■ ACTIVITY
The answer must restate the records below word for word.

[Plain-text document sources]
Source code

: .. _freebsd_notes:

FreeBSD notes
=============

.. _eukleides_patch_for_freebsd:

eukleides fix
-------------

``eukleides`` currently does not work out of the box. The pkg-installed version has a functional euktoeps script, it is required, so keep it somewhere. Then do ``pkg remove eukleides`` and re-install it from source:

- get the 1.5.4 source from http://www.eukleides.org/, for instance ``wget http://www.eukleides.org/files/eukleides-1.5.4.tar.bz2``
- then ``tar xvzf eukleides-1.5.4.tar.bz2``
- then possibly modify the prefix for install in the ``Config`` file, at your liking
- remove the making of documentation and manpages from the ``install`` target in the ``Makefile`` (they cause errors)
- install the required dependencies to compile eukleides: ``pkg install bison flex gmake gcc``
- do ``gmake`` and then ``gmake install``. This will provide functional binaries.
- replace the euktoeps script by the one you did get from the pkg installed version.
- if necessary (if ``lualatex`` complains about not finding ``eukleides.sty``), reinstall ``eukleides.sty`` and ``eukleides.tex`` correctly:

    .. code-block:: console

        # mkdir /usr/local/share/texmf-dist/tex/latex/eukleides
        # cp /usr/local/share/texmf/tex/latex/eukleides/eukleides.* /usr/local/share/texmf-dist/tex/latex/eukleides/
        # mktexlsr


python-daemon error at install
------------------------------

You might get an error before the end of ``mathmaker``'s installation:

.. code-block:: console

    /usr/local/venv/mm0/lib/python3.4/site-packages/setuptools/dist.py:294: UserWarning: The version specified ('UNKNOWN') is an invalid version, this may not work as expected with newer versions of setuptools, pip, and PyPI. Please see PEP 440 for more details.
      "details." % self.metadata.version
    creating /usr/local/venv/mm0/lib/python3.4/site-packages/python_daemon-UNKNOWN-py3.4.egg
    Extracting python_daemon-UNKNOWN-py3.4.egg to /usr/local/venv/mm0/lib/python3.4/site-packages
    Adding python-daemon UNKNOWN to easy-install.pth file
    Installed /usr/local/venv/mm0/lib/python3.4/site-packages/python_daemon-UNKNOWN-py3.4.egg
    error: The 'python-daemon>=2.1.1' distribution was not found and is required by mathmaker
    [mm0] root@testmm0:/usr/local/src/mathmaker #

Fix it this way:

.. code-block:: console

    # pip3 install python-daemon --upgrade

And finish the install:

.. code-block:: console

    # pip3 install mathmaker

■ FINISHED TASK
Source code

: .. _freebsd_notes:

FreeBSD notes
=============

.. _eukleides_patch_for_freebsd:

eukleides fix
-------------

``eukleides`` currently does not work out of the box. The pkg-installed version has a functional euktoeps script, it is required, so keep it somewhere. Then do ``pkg remove eukleides`` and re-install it from source:

- get the 1.5.4 source from http://www.eukleides.org/, for instance ``wget http://www.eukleides.org/files/eukleides-1.5.4.tar.bz2``
- then ``tar xvzf eukleides-1.5.4.tar.bz2``
- then possibly modify the prefix for install in the ``Config`` file, at your liking
- remove the making of documentation and manpages from the ``install`` target in the ``Makefile`` (they cause errors)
- install the required dependencies to compile eukleides: ``pkg install bison flex gmake gcc``
- do ``gmake`` and then ``gmake install``. This will provide functional binaries.
- replace the euktoeps script by the one you did get from the pkg installed version.
- if necessary (if ``lualatex`` complains about not finding ``eukleides.sty``), reinstall ``eukleides.sty`` and ``eukleides.tex`` correctly:

    .. code-block:: console

        # mkdir /usr/local/share/texmf-dist/tex/latex/eukleides
        # cp /usr/local/share/texmf/tex/latex/eukleides/eukleides.* /usr/local/share/texmf-dist/tex/latex/eukleides/
        # mktexlsr


python-daemon error at install
------------------------------

You might get an error before the end of ``mathmaker``'s installation:

.. code-block:: console

    /usr/local/venv/mm0/lib/python3.4/site-packages/setuptools/dist.py:294: UserWarning: The version specified ('UNKNOWN') is an invalid version, this may not work as expected with newer versions of setuptools, pip, and PyPI. Please see PEP 440 for more details.
      "details." % self.metadata.version
    creating /usr/local/venv/mm0/lib/python3.4/site-packages/python_daemon-UNKNOWN-py3.4.egg
    Extracting python_daemon-UNKNOWN-py3.4.egg to /usr/local/venv/mm0/lib/python3.4/site-packages
    Adding python-daemon UNKNOWN to easy-install.pth file
    Installed /usr/local/venv/mm0/lib/python3.4/site-packages/python_daemon-UNKNOWN-py3.4.egg
    error: The 'python-daemon>=2.1.1' distribution was not found and is required by mathmaker
    [mm0] root@testmm0:/usr/local/src/mathmaker #

Fix it this way:

.. code-block:: console

    # pip3 install python-daemon --upgrade

And finish the install:

.. code-block:: console

    # pip3 install mathmaker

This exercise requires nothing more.